_Data for this exercise_:
▬▬▬▬▬▬
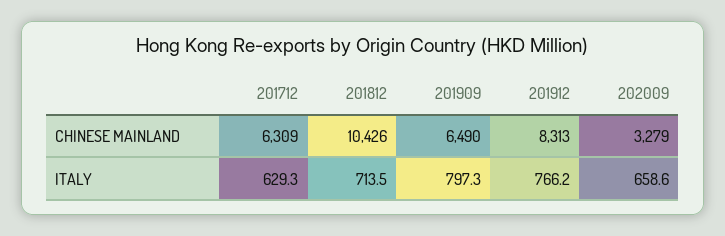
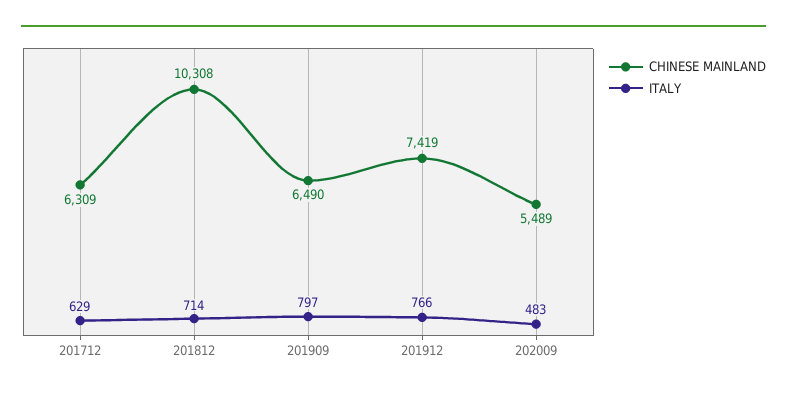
  {
    "CHINESE MAINLAND": {
      "201712": 6309,
-     "201812": 10426,
+     "201812": 10308,
      "201909": 6490,
-     "201912": 8313,
+     "201912": 7419,
-     "202009": 3279
+     "202009": 5489
    },
    "ITALY": {
      "201712": 629.3,
      "201812": 713.5,
      "201909": 797.3,
      "201912": 766.2,
-     "202009": 658.6
+     "202009": 483
    }
  }

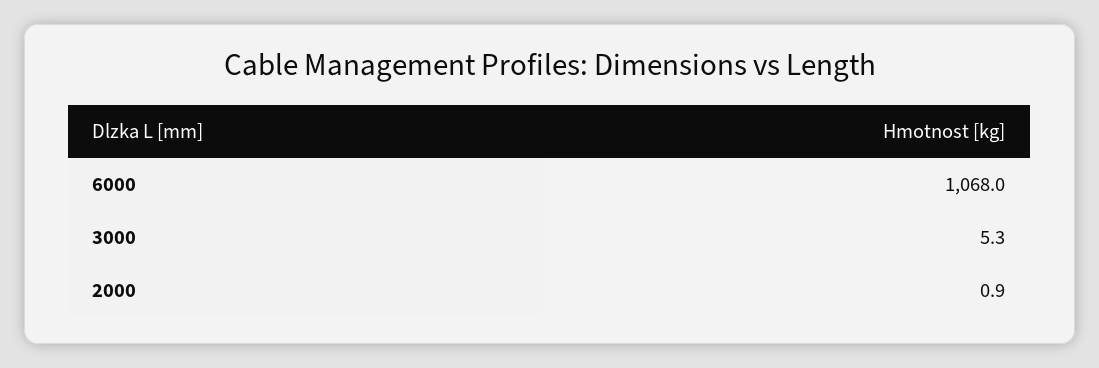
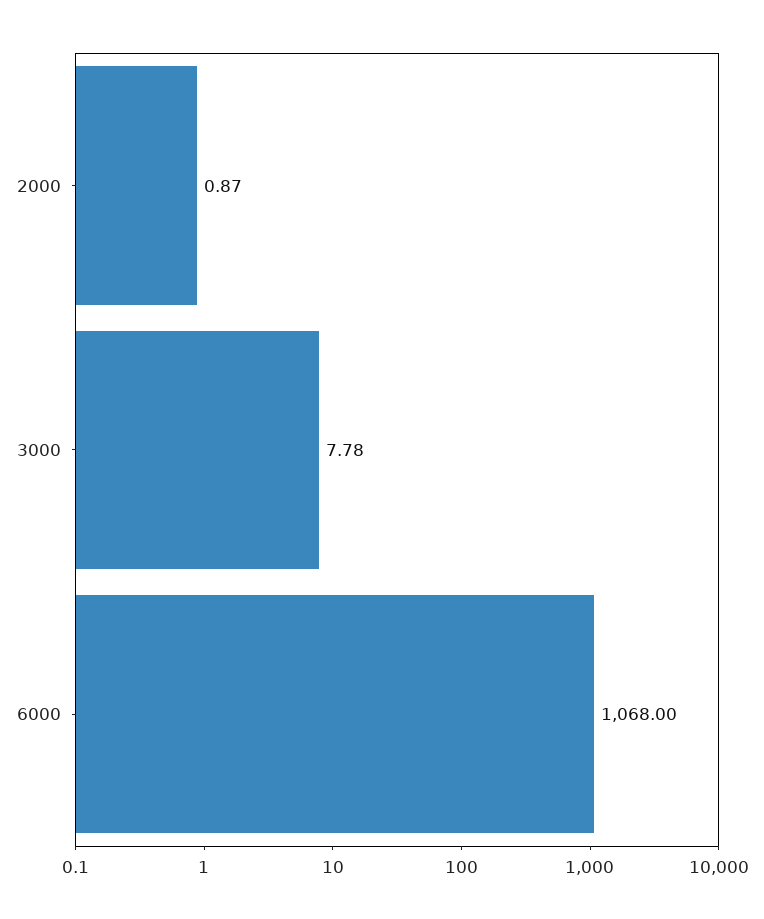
  {
    "6000": 1068,
-   "3000": 5.3,
+   "3000": 7.78,
    "2000": 0.87
  }

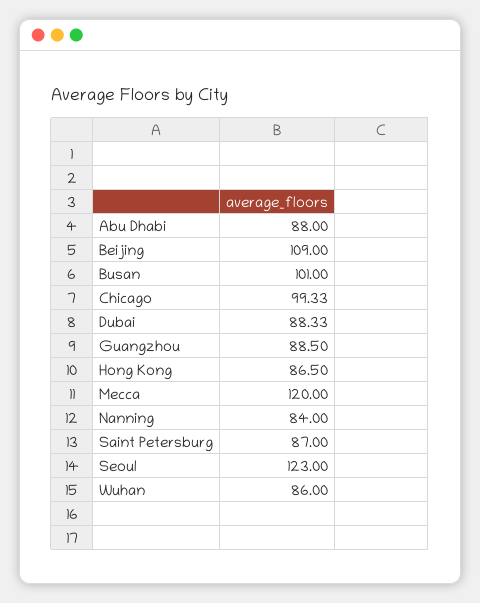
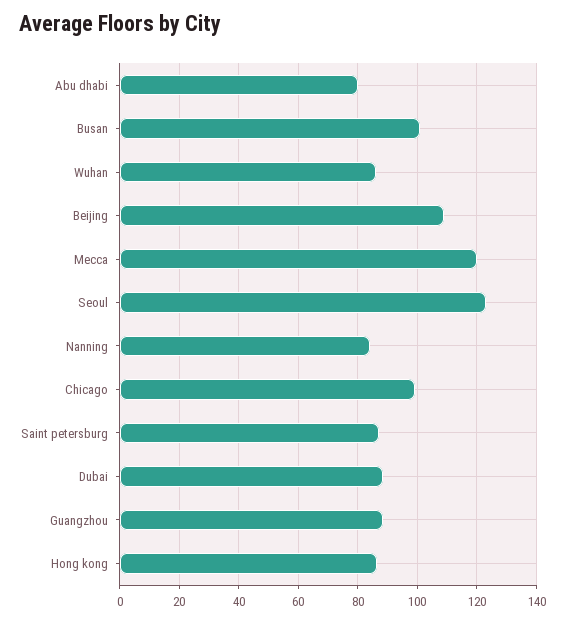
  {
-   "Abu Dhabi": 88,
+   "Abu Dhabi": 80,
    "Beijing": 109,
    "Busan": 101,
    "Chicago": 99.33,
    "Dubai": 88.33,
    "Guangzhou": 88.5,
    "Hong Kong": 86.5,
    "Mecca": 120,
    "Nanning": 84,
    "Saint Petersburg": 87,
    "Seoul": 123,
    "Wuhan": 86
  }

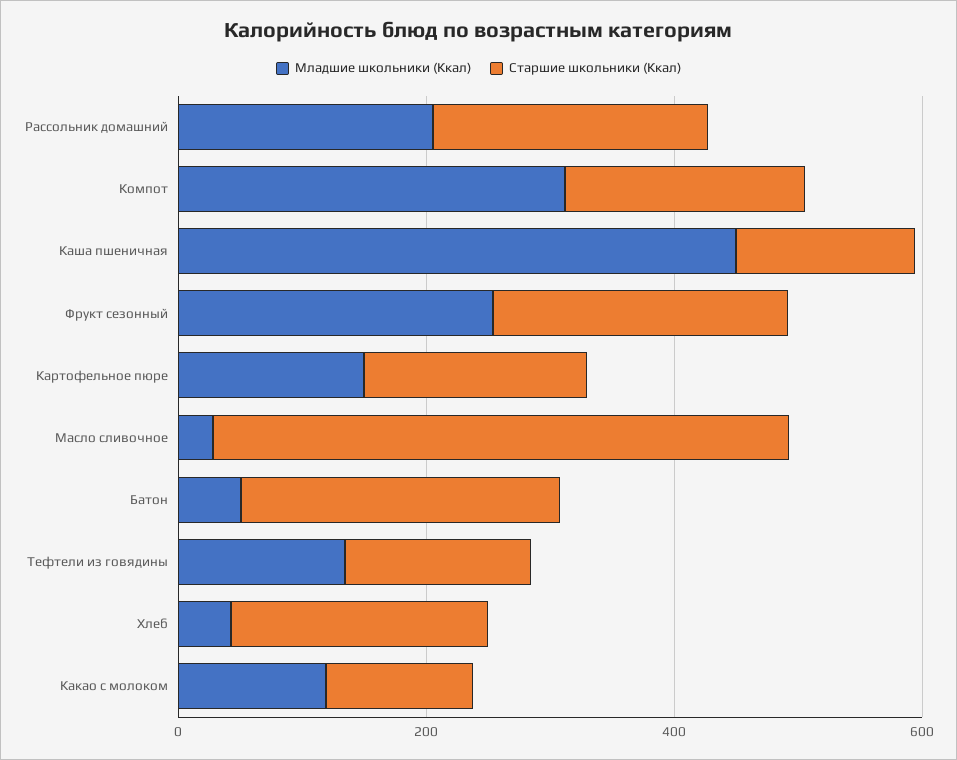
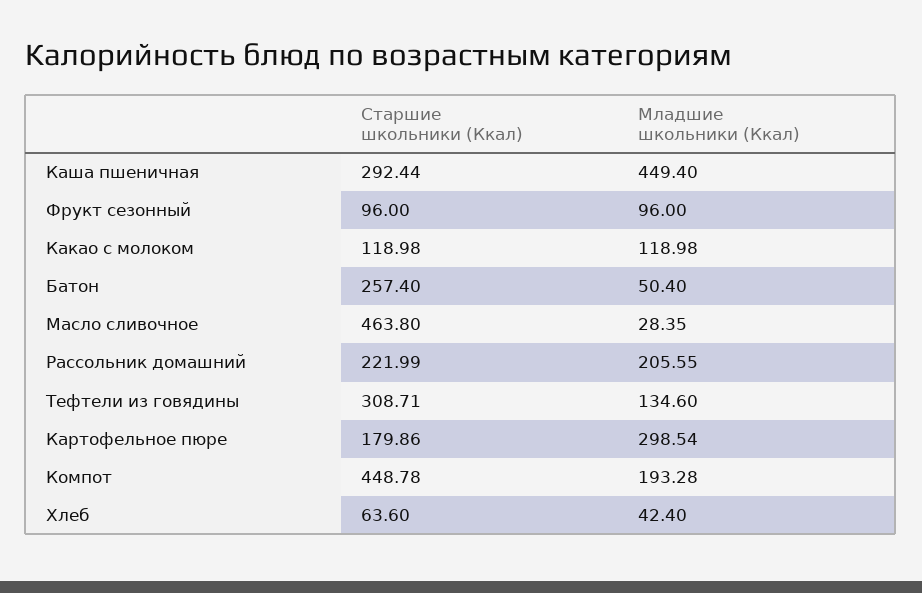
  {
    "Младшие школьники (Ккал)": {
      "Рассольник домашний": 205.55,
-     "Компот": 300,
+     "Компот": 193.28,
      "Каша пшеничная": 449.4,
-     "Фрукт сезонный": 250,
+     "Фрукт сезонный": 96,
-     "Картофельное пюре": 150,
+     "Картофельное пюре": 298.54,
      "Масло сливочное": 28.35,
      "Батон": 50.4,
      "Тефтели из говядины": 134.6,
      "Хлеб": 42.4,
      "Какао с молоком": 118.98
    },
    "Старшие школьники (Ккал)": {
      "Рассольник домашний": 221.99,
-     "Компот": 200,
+     "Компот": 448.78,
-     "Каша пшеничная": 150,
+     "Каша пшеничная": 292.44,
-     "Фрукт сезонный": 250,
+     "Фрукт сезонный": 96,
      "Картофельное пюре": 179.86,
      "Масло сливочное": 463.8,
      "Батон": 257.4,
-     "Тефтели из говядины": 150,
+     "Тефтели из говядины": 308.71,
-     "Хлеб": 200,
+     "Хлеб": 63.6,
      "Какао с молоком": 118.98
    }
  }

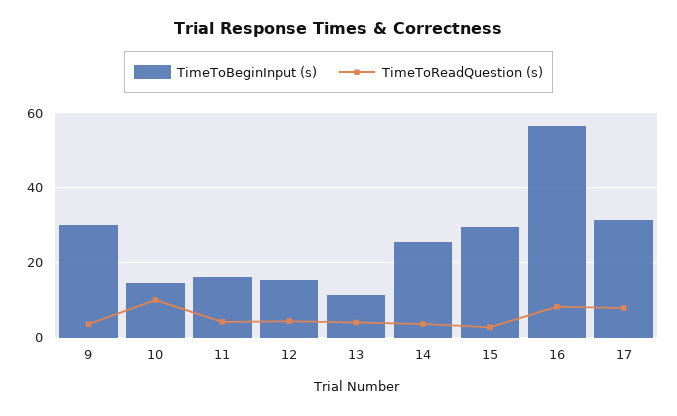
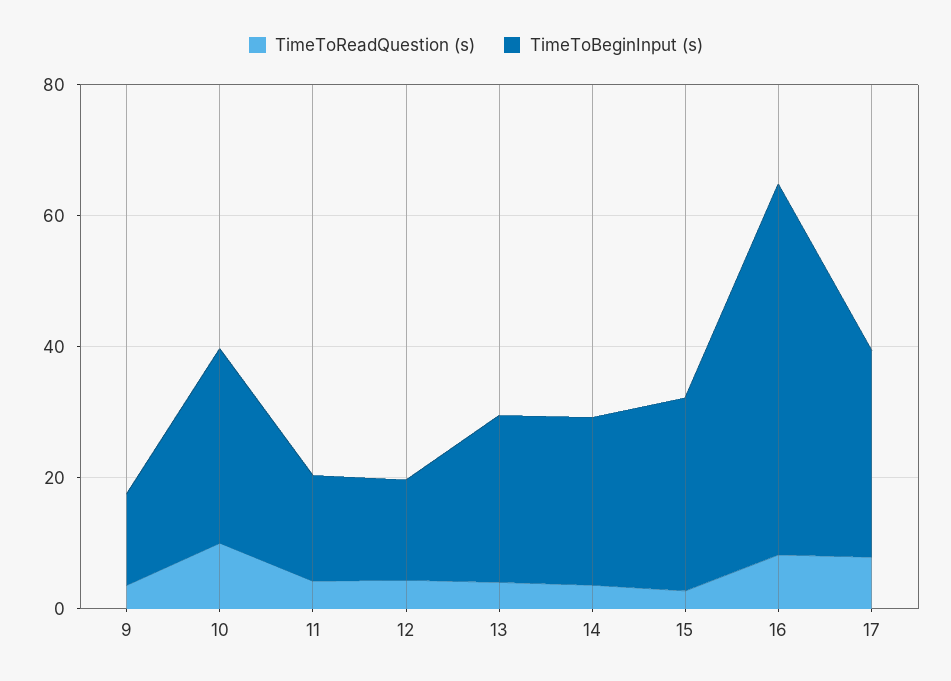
  {
    "TimeToBeginInput (s)": {
-     "9": 30,
+     "9": 15,
-     "10": 14,
+     "10": 30,
      "11": 16,
      "12": 16,
-     "13": 12,
+     "13": 25,
      "14": 26,
      "15": 30,
      "16": 56,
      "17": 32
    },
    "TimeToReadQuestion (s)": {
      "9": 4,
      "10": 10,
      "11": 4,
      "12": 4,
      "13": 4,
      "14": 4,
      "15": 2,
      "16": 8,
      "17": 8
    }
  }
▬▬▬▬▬▬
_About this exercise_:
Every line above that holds the string "домашний" counts once; give the total and nothing more.

_Problem solution_:
2